Regardless of the particular shape of the structural components to be sealed, leaf seals are movable to a closed, sealing position in which they engage each structural component and seal the space therebetween, and an open position in which at least one portion of the leaf seals disengage a structural component and allow the passage of gases in between such components. In most applications, movement of the leaf seals along the pins to a closed position is affected by applying a pressure differential across seal, i.e., relatively high pressure on one side of the seal and comparatively low pressure on the opposite side thereof forces the seal to a closed, sealed position against surfaces of the adjoining structural components to prevent the passage of gases therebetween.
While leaf seals have found widespread use in turbine engines, their effectiveness in creating a fluid tight seal is dependent on the presence of a sufficient pressure differential between one side of the seal and the other. During certain operating stages of a turbine engine, the difference in fluid pressure on opposite sides of the leaf seals is relatively low. Under these conditions, it is possible for the leaf seals to unseat from their engagement with the abutting structural components of the turbo machine and allow leakage therebetween. A relatively small pressure differential across the leaf seals also permits movement or vibration of the leaf seals with respect to the structural components that they contact. This vibration of the leaf seals, which is caused by operation of the turbine engine and other sources, creates undesirable wear both of the leaf seals and the surfaces of the structural components against which the leaf seals rest. Such wear not only results in leakage of gases between the leaf seals and structural components of the turbine engine, but can cause premature failure thereof.
To overcome this problem, other designs have included a biasing structure, such as a spring, to bias the leaf seal toward a certain position. For example, a band may have two circumferentially spaced apart, radially extending tabs spaced axially from a rail. A recess may be formed between the tabs and the rail where the leaf seal and spring are disposed. The tabs, leaf seals and springs may include holes for receiving a pin for mounting to the band. At least one of the tabs is typically spaced apart from the circumferential edges of the band. The tab, leaf seal and spring are arranged so that the spring forces the leaf seal against an adjoining structural component so as to maintain the leaf seal in a closed, sealed position at all times.

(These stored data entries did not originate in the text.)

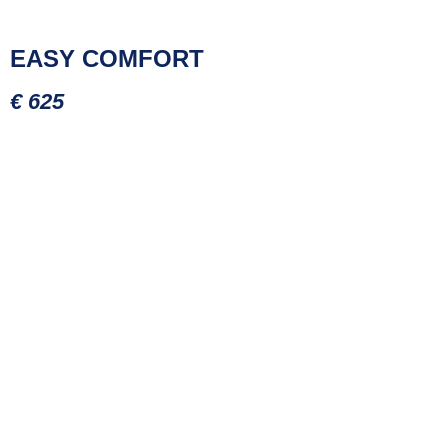
EASY COMFORT
€ 625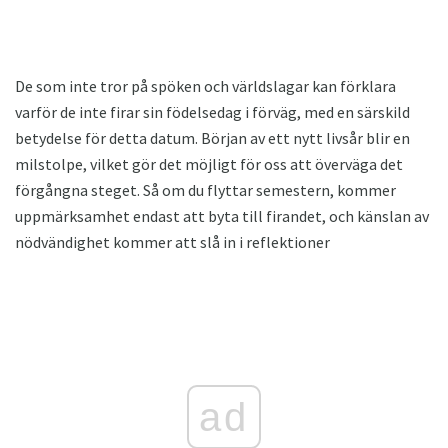
De som inte tror på spöken och världslagar kan förklara
varför de inte firar sin födelsedag i förväg, med en särskild
betydelse för detta datum. Början av ett nytt livsår blir en
milstolpe, vilket gör det möjligt för oss att överväga det
förgångna steget. Så om du flyttar semestern, kommer
uppmärksamhet endast att byta till firandet, och känslan av
nödvändighet kommer att slå in i reflektioner
ad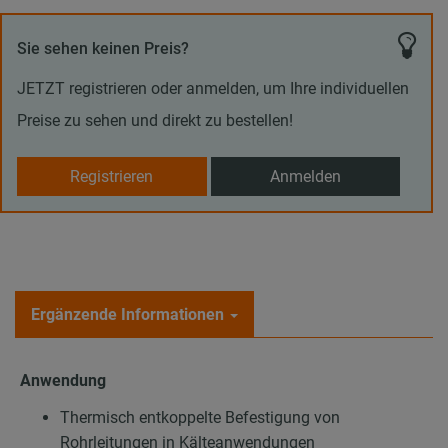
Sie sehen keinen Preis?
JETZT registrieren oder anmelden, um Ihre individuellen
Preise zu sehen und direkt zu bestellen!
Registrieren
Anmelden
Ergänzende Informationen
Anwendung
Thermisch entkoppelte Befestigung von
Rohrleitungen in Kälteanwendungen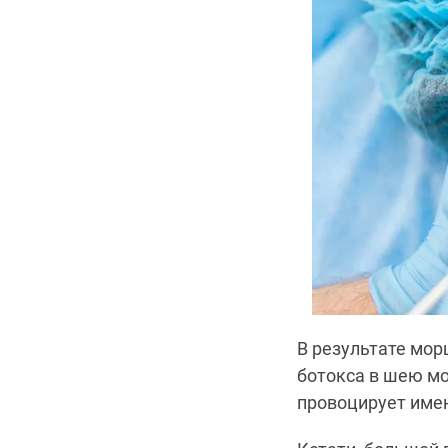
В результате мор
ботокса в шею мо
провоцирует име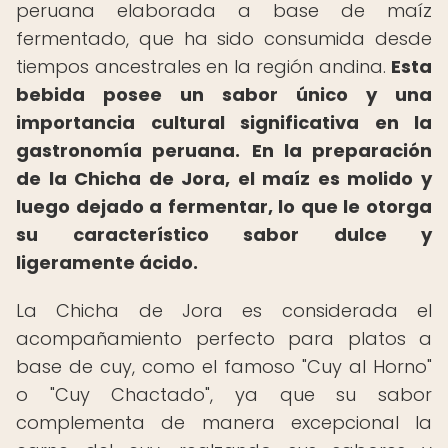
peruana elaborada a base de maíz
fermentado, que ha sido consumida desde
tiempos ancestrales en la región andina.
Esta
bebida posee un sabor único y una
importancia cultural significativa en la
gastronomía peruana.
En la preparación
de la Chicha de Jora, el maíz es molido y
luego dejado a fermentar, lo que le otorga
su característico sabor dulce y
ligeramente ácido.
La Chicha de Jora es considerada el
acompañamiento perfecto para platos a
base de cuy, como el famoso "Cuy al Horno"
o "Cuy Chactado", ya que su sabor
complementa de manera excepcional la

In some instances, such as, but not limited to, low emissions combustors, this configuration is not sufficient. For example, low emissions combustors are susceptible to flame instability, which may lead to acoustic resonance and high dynamic pressure variation. The high frequency pressure fluctuations can damage the leaf seals, particularly the leaf seals between the aft edge of the combustor liner and the leading edge of the nozzle bands, by repeatedly loading and unloading the seals against the adjoining structural component. The seals are particularly susceptible to damage where they are unsupported by the springs and/or tabs. The seals may not be fully supported at their circumferential edges and/or between the tabs on the bands.